Supplied material START

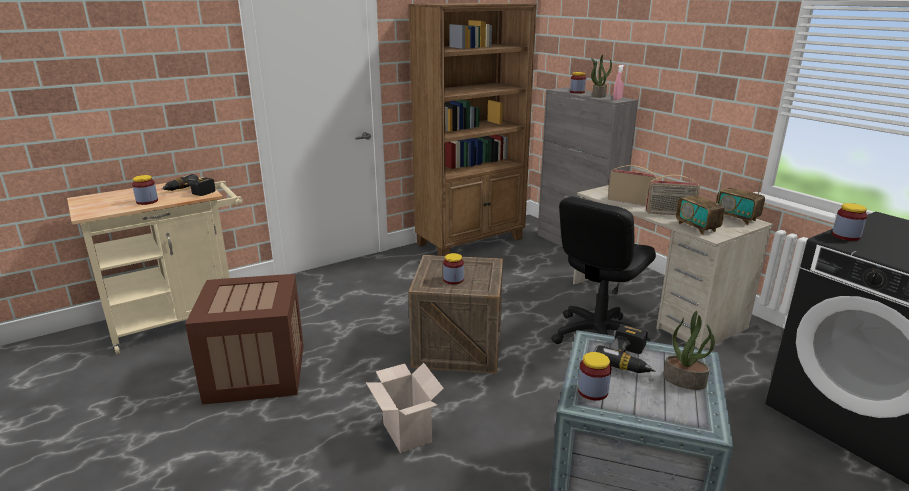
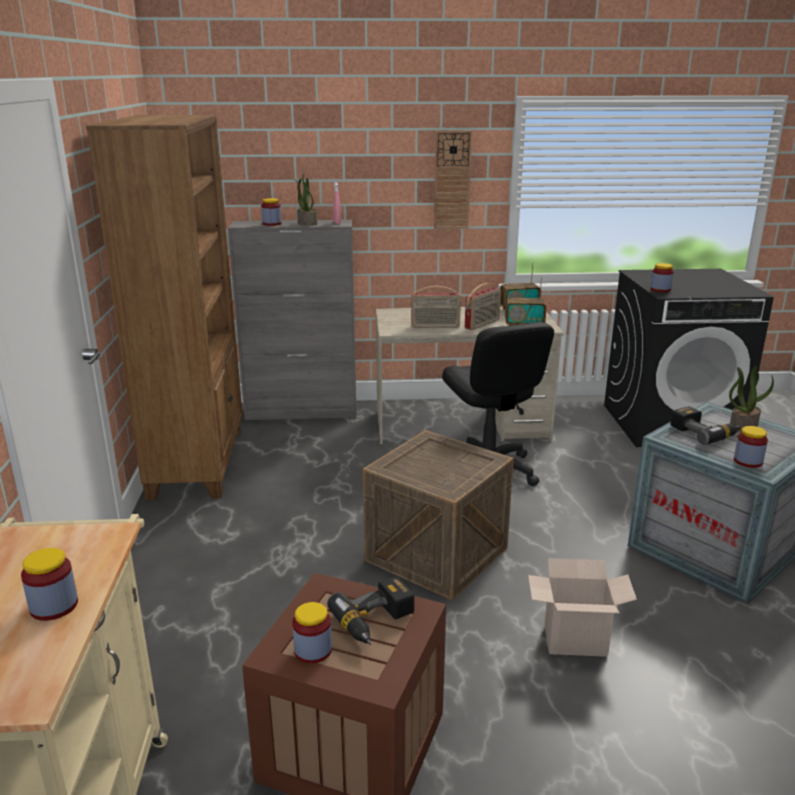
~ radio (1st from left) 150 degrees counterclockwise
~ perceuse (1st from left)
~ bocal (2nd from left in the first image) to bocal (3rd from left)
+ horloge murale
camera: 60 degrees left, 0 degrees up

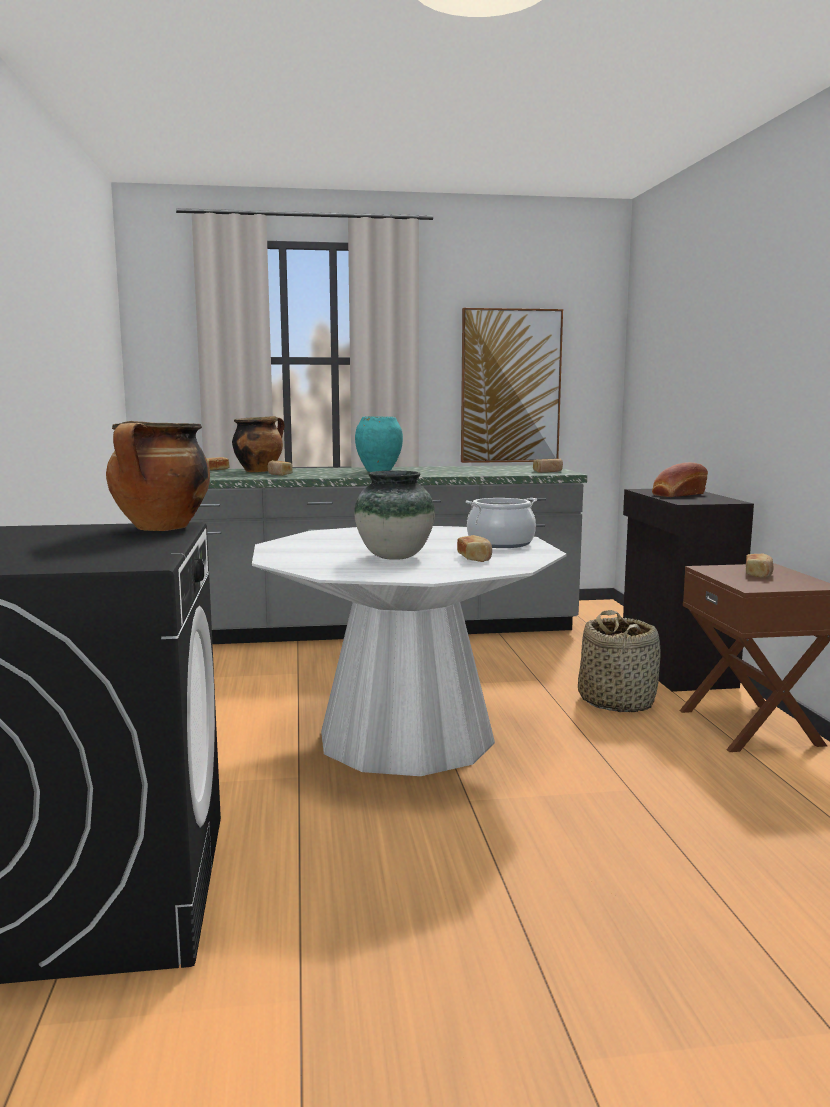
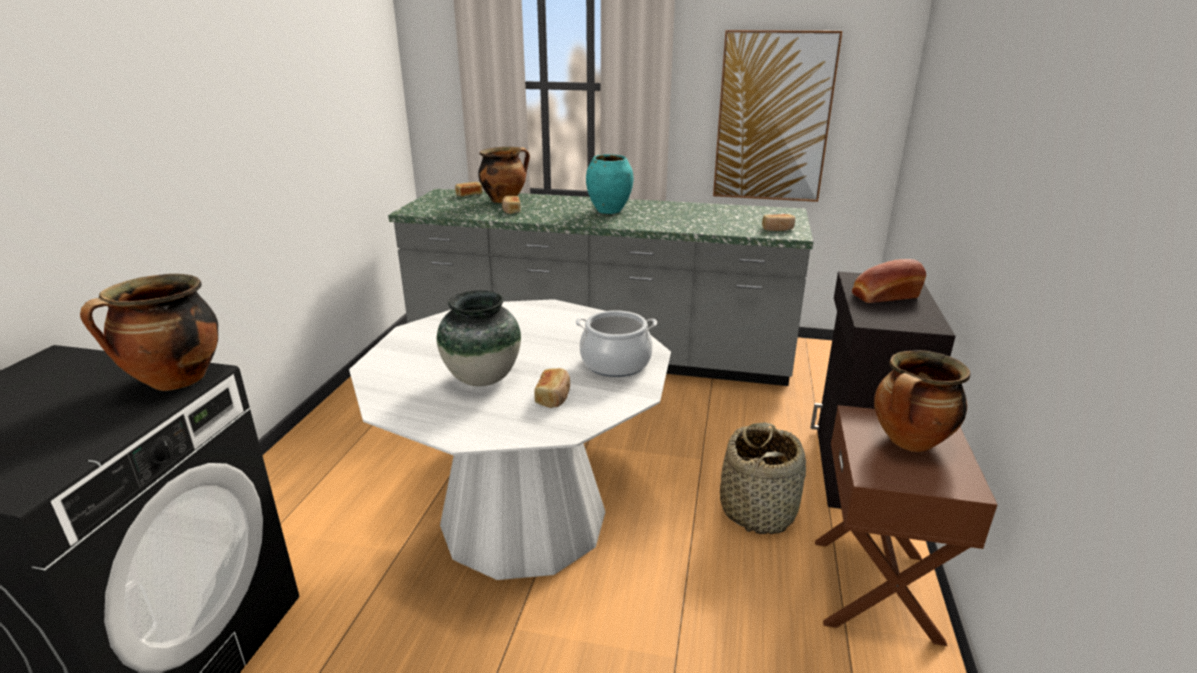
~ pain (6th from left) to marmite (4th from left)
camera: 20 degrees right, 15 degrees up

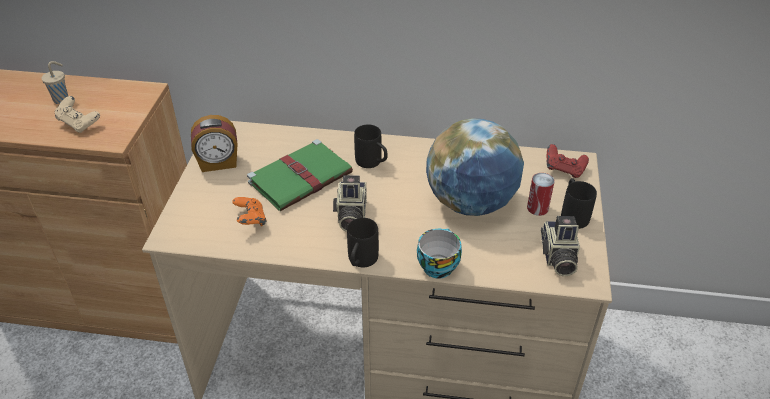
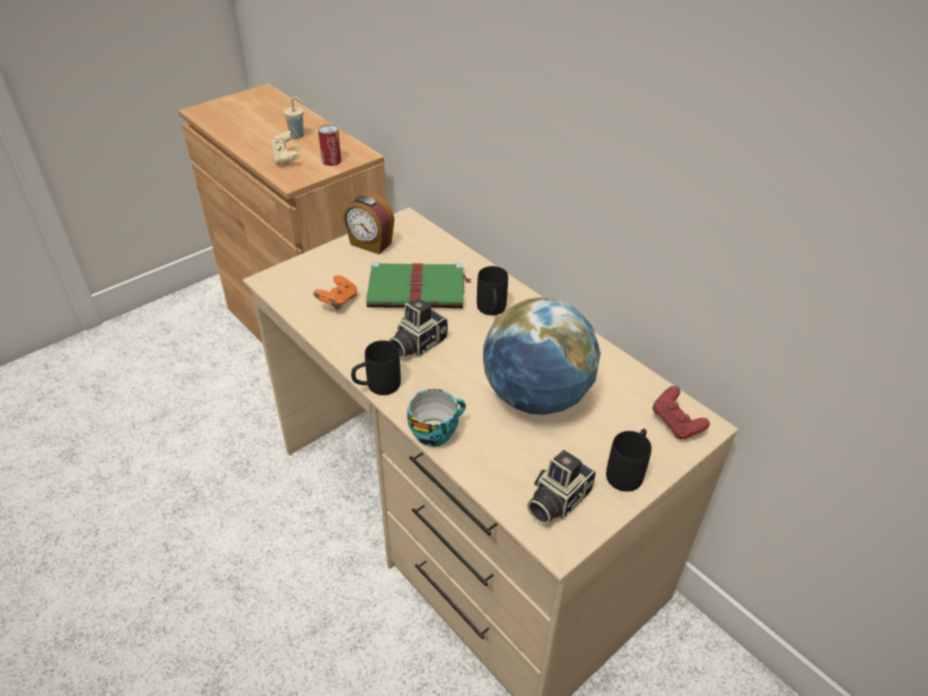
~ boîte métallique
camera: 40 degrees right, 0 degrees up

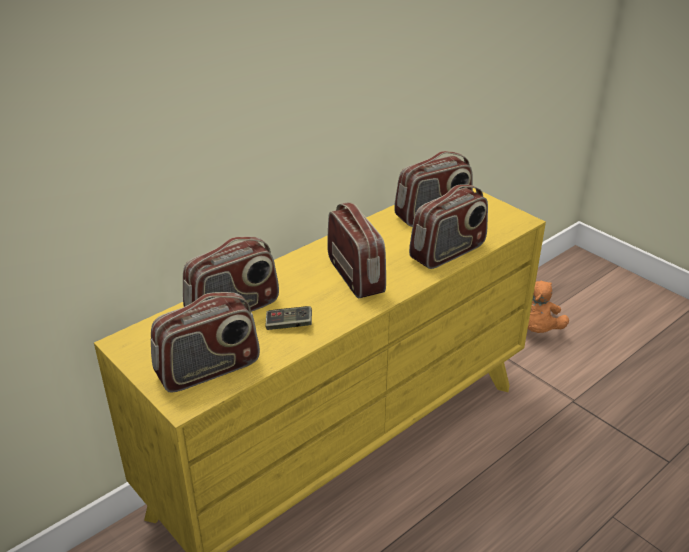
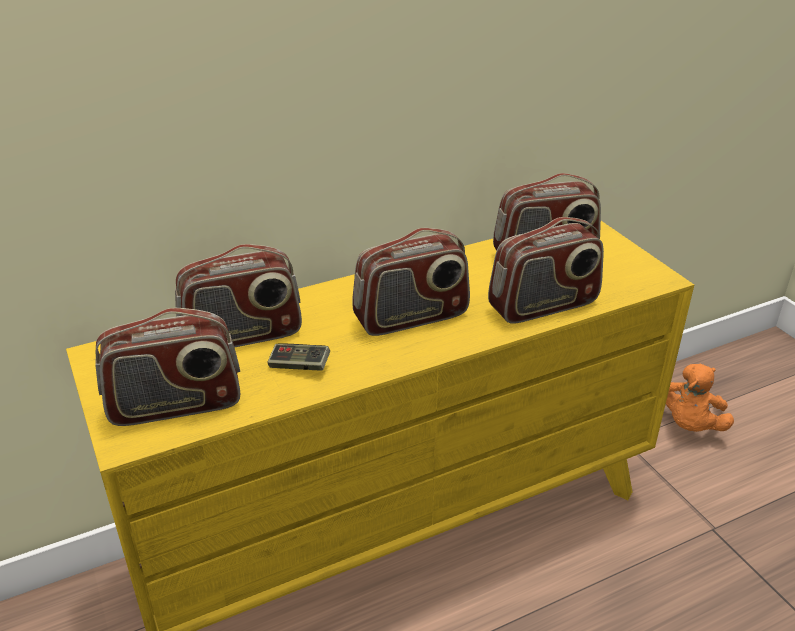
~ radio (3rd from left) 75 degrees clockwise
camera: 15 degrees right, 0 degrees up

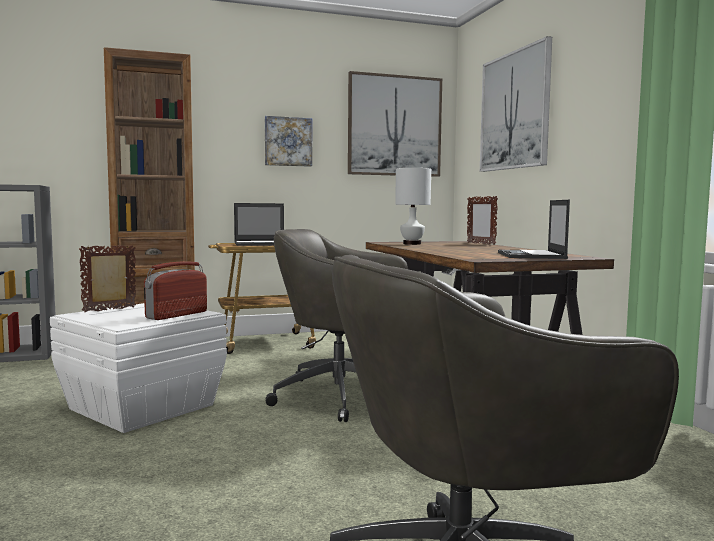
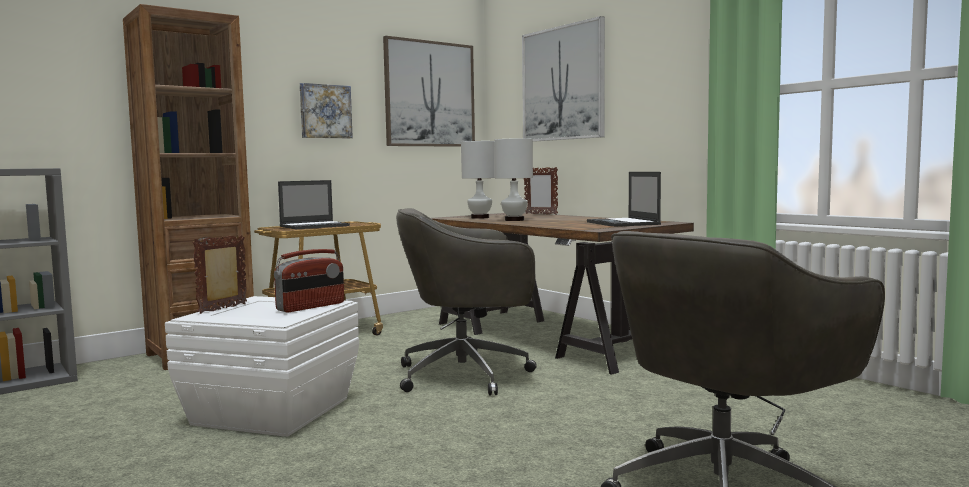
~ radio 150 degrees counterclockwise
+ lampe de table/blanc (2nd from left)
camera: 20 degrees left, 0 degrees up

Supplied material END

• Instructions for the task: Reproduce only the lines from the line with "bocal (3rd from left)" to the end of the entries. Keep both ends, copy them exactly, and omit every picture.

• Written solution:
~ bocal (2nd from left in the first image) to bocal (3rd from left)
+ horloge murale
camera: 60 degrees left, 0 degrees up

~ pain (6th from left) to marmite (4th from left)
camera: 20 degrees right, 15 degrees up

~ boîte métallique
camera: 40 degrees right, 0 degrees up

~ radio (3rd from left) 75 degrees clockwise
camera: 15 degrees right, 0 degrees up

~ radio 150 degrees counterclockwise
+ lampe de table/blanc (2nd from left)
camera: 20 degrees left, 0 degrees up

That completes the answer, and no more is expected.